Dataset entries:
# # # # # # #
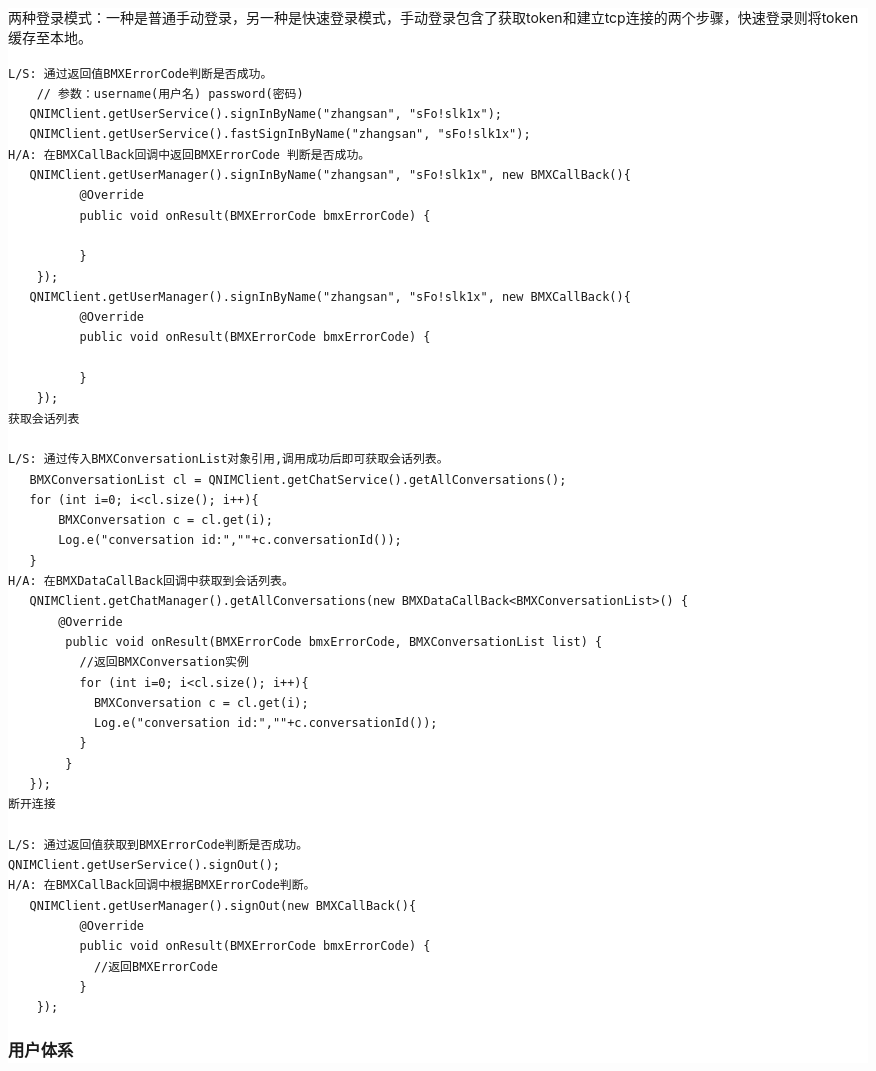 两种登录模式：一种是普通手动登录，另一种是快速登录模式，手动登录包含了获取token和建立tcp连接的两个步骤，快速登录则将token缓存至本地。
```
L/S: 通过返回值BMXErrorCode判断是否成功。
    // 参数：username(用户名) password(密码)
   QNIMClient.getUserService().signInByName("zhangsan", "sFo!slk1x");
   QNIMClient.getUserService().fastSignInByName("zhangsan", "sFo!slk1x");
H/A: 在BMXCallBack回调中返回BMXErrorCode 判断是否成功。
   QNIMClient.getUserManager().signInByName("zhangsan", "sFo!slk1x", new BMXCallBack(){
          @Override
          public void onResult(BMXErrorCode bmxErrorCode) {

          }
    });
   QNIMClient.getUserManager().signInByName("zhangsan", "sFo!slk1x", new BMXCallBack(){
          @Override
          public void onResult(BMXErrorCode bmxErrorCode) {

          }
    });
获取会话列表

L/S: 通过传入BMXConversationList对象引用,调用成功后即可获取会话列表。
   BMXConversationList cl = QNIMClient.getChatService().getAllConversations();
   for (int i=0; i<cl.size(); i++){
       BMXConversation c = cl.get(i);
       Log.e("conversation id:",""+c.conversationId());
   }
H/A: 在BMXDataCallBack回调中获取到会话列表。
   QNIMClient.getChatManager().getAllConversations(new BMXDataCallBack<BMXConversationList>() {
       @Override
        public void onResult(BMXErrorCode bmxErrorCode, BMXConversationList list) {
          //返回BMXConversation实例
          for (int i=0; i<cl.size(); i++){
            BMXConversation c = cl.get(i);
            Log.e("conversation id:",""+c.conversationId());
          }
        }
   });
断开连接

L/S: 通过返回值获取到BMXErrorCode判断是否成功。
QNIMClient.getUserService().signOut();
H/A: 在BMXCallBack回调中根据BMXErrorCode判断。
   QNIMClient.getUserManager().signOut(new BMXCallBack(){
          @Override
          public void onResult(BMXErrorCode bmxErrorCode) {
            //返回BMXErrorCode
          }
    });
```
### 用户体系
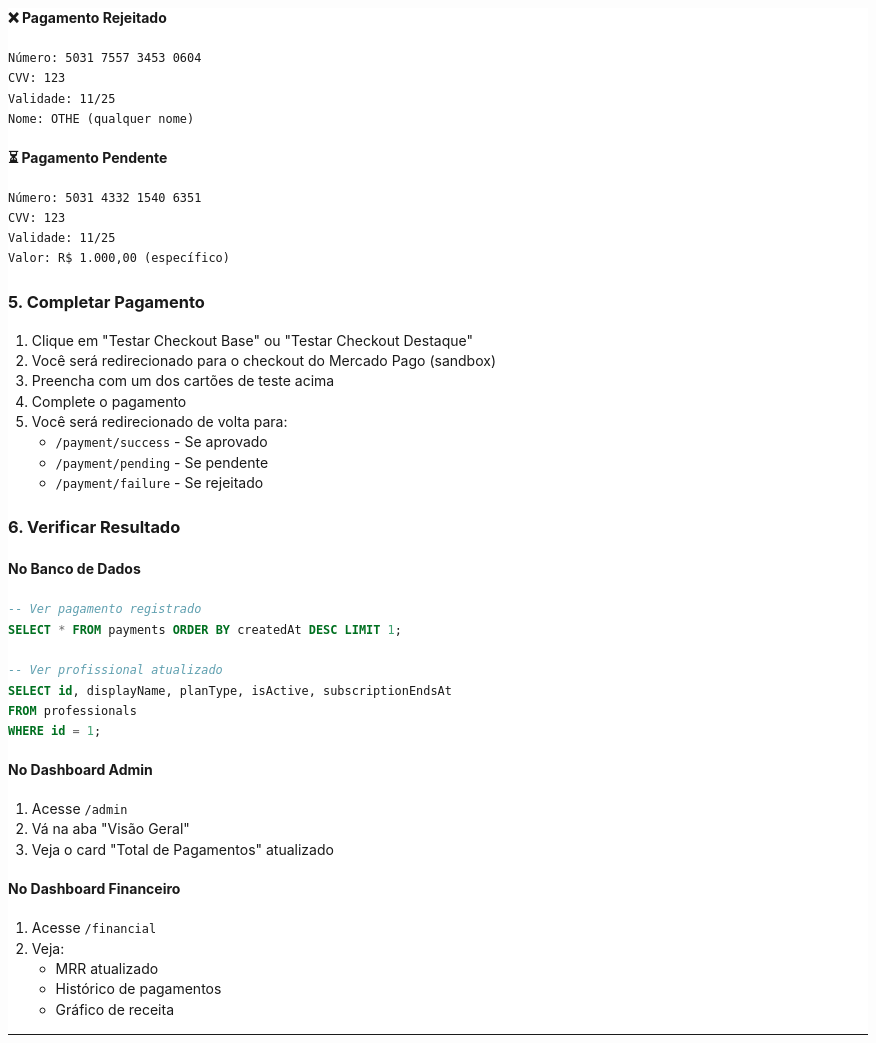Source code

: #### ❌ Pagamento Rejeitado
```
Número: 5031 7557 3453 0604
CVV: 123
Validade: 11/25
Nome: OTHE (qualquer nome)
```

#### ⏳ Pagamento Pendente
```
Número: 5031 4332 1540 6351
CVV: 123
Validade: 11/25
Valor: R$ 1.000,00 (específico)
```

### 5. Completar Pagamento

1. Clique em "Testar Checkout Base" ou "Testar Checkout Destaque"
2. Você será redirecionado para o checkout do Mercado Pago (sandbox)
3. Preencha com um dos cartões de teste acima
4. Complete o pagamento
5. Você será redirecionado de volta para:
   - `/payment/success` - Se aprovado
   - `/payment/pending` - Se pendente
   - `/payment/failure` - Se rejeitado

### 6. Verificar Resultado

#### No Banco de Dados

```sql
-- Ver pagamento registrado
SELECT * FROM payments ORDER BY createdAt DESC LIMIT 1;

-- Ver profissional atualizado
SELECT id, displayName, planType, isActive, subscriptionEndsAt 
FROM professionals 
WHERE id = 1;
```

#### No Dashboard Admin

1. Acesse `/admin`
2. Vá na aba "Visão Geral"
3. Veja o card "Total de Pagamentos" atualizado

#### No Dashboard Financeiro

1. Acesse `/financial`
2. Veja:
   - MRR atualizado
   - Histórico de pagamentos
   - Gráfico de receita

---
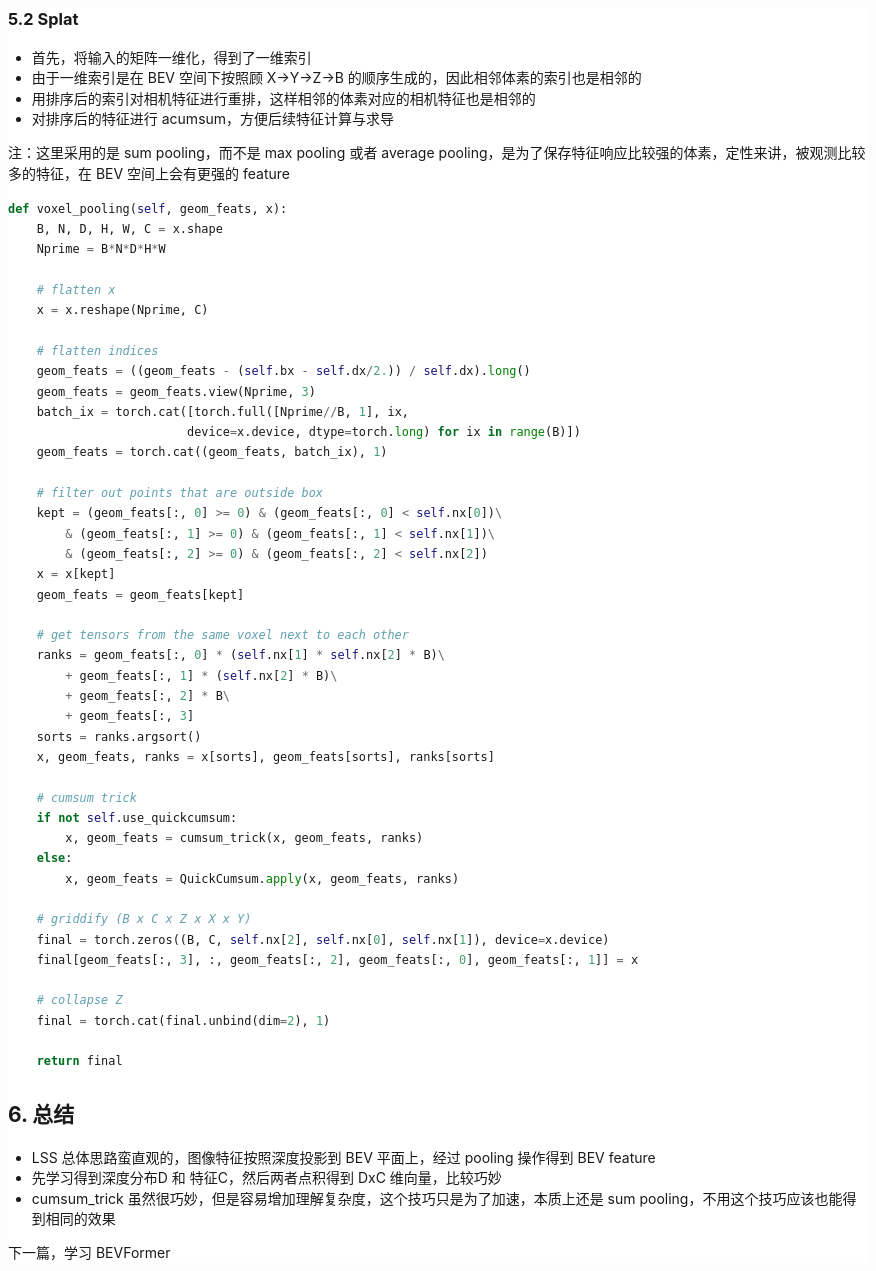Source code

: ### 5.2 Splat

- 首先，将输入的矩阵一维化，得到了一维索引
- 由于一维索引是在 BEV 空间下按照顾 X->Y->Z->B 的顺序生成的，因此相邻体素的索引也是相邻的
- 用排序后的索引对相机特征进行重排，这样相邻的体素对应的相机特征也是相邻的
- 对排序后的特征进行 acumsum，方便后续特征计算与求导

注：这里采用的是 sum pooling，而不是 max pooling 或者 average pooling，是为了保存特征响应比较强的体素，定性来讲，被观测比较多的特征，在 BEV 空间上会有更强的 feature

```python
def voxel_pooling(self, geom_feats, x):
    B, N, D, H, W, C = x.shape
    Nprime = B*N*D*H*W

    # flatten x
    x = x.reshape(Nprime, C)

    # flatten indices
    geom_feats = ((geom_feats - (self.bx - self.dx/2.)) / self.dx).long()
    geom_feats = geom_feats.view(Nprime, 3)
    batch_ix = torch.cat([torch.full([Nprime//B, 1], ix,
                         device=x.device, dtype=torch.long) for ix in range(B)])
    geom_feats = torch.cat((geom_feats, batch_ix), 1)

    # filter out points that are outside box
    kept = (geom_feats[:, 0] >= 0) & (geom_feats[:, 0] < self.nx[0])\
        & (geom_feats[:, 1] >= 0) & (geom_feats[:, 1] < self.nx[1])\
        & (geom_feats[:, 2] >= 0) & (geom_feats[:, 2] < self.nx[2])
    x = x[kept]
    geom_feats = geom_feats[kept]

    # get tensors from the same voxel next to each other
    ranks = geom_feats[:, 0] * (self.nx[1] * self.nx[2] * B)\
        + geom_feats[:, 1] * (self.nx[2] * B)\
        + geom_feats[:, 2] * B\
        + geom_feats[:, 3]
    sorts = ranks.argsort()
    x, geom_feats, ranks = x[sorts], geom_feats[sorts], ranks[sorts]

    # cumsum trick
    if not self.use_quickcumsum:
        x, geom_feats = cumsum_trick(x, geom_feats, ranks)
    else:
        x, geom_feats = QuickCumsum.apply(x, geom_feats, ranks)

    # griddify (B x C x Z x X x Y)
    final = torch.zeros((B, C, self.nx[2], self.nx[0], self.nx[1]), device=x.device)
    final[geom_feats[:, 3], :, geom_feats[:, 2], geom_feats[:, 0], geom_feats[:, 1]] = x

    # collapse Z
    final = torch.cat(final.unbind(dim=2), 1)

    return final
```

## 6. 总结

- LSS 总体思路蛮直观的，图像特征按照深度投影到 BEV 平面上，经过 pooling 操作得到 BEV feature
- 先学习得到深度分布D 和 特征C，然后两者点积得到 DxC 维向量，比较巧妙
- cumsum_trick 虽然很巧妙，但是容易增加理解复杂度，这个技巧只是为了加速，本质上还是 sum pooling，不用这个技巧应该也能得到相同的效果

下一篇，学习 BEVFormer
# # # # # # #
Within the records, in how many lines does the string "QNIMClient" occur? Give the number and no other text.

8